Si tu tablet fueron unos cuadrados pintados a tizas en el suelo empedrado de la calle, si tus videojuegos eran chapas de cerveza, fanta o cocacola con las iniciales de nuestros futbolistas favoritos a las que golpeabas con los dedos, y la  carretera llena de baches con cuatro piedras eran tus campos de futbol,  si además fuiste a la E.G.B, pasabas largas veladas en la calle jugando al bote, a la una mi mula, y, fuiste reprendido varias veces con palmetazos en la palma de la mano o con tirones de las patillas hacia arriba por el profe al que no le habías contestado bien a lo preguntado sobre el tema de naturales o sociales, si creciste con series de dibujos donde una niña vivía en las montañas con su abuelo rodeada de cabras y otro chico hacía lo imposible por encontrar a su madre, entonces, amigo, amiga, eres hija o hijo del recuerdo aprendido a los cincuenta.
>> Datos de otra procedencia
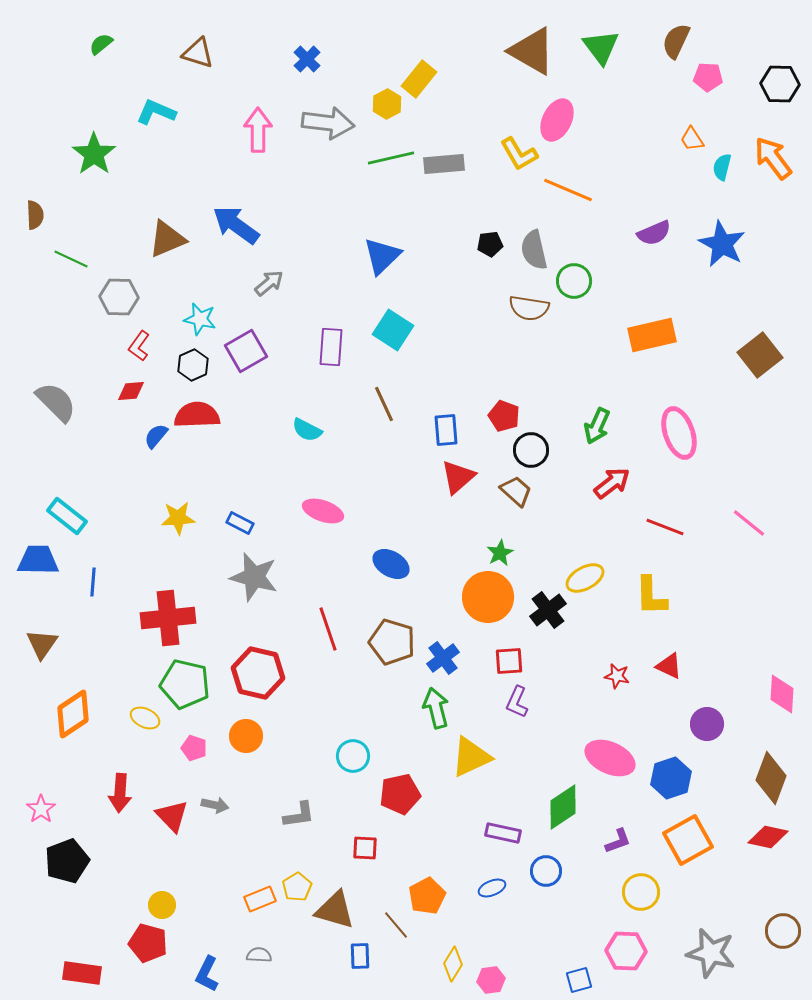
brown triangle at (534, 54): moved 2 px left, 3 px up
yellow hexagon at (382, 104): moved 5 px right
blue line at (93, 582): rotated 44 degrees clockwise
Y a esa edad aprendes que a tu lado, delante, o detrás, hay alguien al que no ves que en un momento dado te dice: vamos, todo ha terminado. Y te tienes que marchar de aquí.

Y sabes también muy bien con esos años que ya no te da nada mandar a la mierda a alguien o decir lo que sientes en un momento dado, porque la edad te ha enseñado que nada más merece la pena que vivir junto a los tuyos.
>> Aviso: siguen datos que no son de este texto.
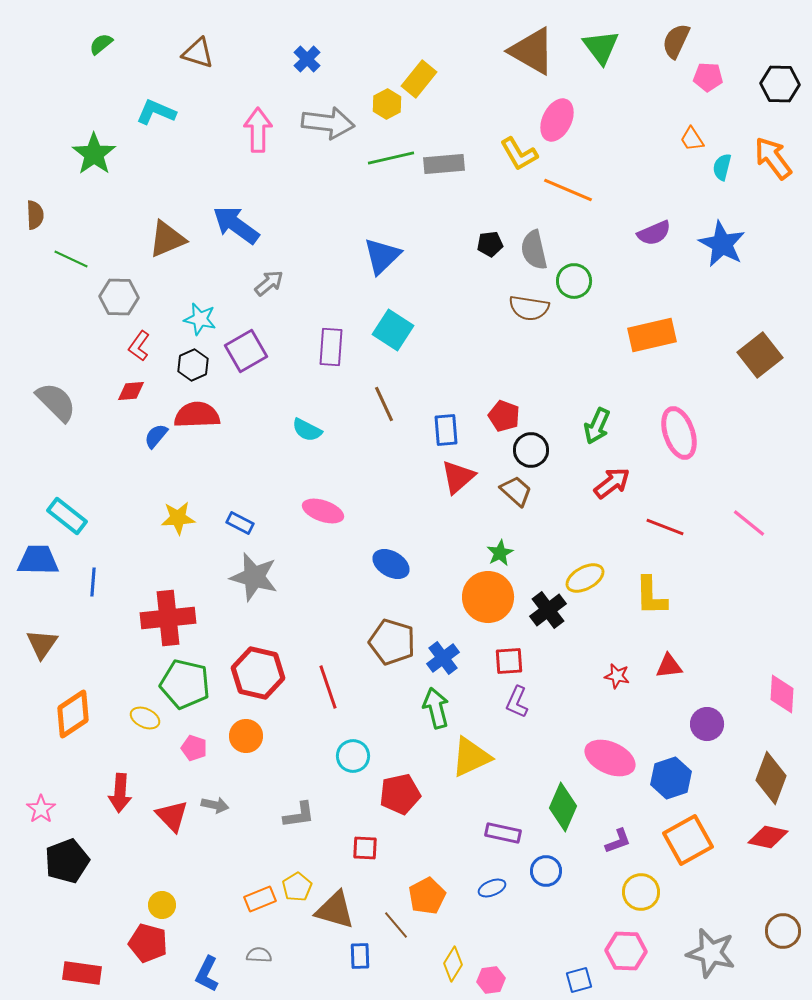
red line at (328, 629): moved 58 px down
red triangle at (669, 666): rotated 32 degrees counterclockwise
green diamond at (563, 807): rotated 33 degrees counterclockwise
Y conoces, a esa edad, cuando has visto ya a muchos partir antes que tú, que allá en la caja te vas como viniste, sin nada.

Y, aprendes a amar mejor, a disfrutar de los amigos, a sentir sensaciones con cosas tan simples como una sonrisa o un abrazo de los más cercanos, una simple llamada.
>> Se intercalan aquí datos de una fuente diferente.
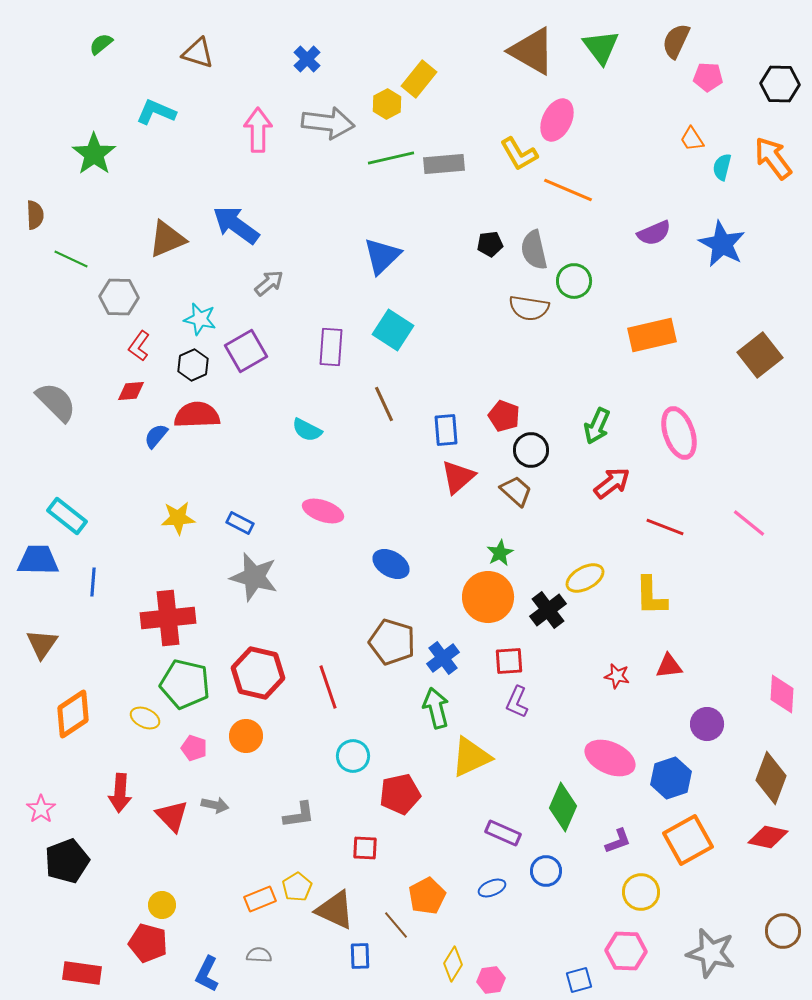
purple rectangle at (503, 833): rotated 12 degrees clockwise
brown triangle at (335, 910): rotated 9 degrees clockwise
Y a esta edad, cuando dejamos atrás esas pizarras que era el suelo donde dibujábamos corazones con el nombre del primer amor, a esos amigos del alma que crecieron junto a ti, esos recuerdos de bicicletas imposibles, carromatos inversosímiles y voces llamando al amigo o amiga desde abajo de la calle para que bajara a jugar contigo, a esa edad, digo, aprecias más que nunca que esto se acaba en cualquier momento y, muchas veces no da tiempo a despedida alguna, no les da tiempo a despedirse.

Marco encontró a su madre y Heidi era tan feliz allá en las montañas como nosotros, a los cincuenta, deberíamos serlo. No es necesario tener, ni ser, basta con saber que ahora, dentro de un rato, y lo sabemos, nos marchamos sin avisar, sin decir adiós. Por eso, cincuentón, cincuentona, abraza y besa por si el invisible que está a nuestro lado dice que hasta aquí hemos llegado. Y no te va a esperar ni un solo segundo para besar o decir algo tan simple como un te quiero. 

A los cincuenta aprendí y os quiero transmitir, que la vida se rompe en un instante, que nada de lo que tenemos y no disfrutamos lo vamos a poder llevar con nosotros a donde quiera que vayamos, y que los que partieron antes que nosotros, ya no vamos a poder volver a abrazarlos. Por eso, solo por eso: ¡VIVE!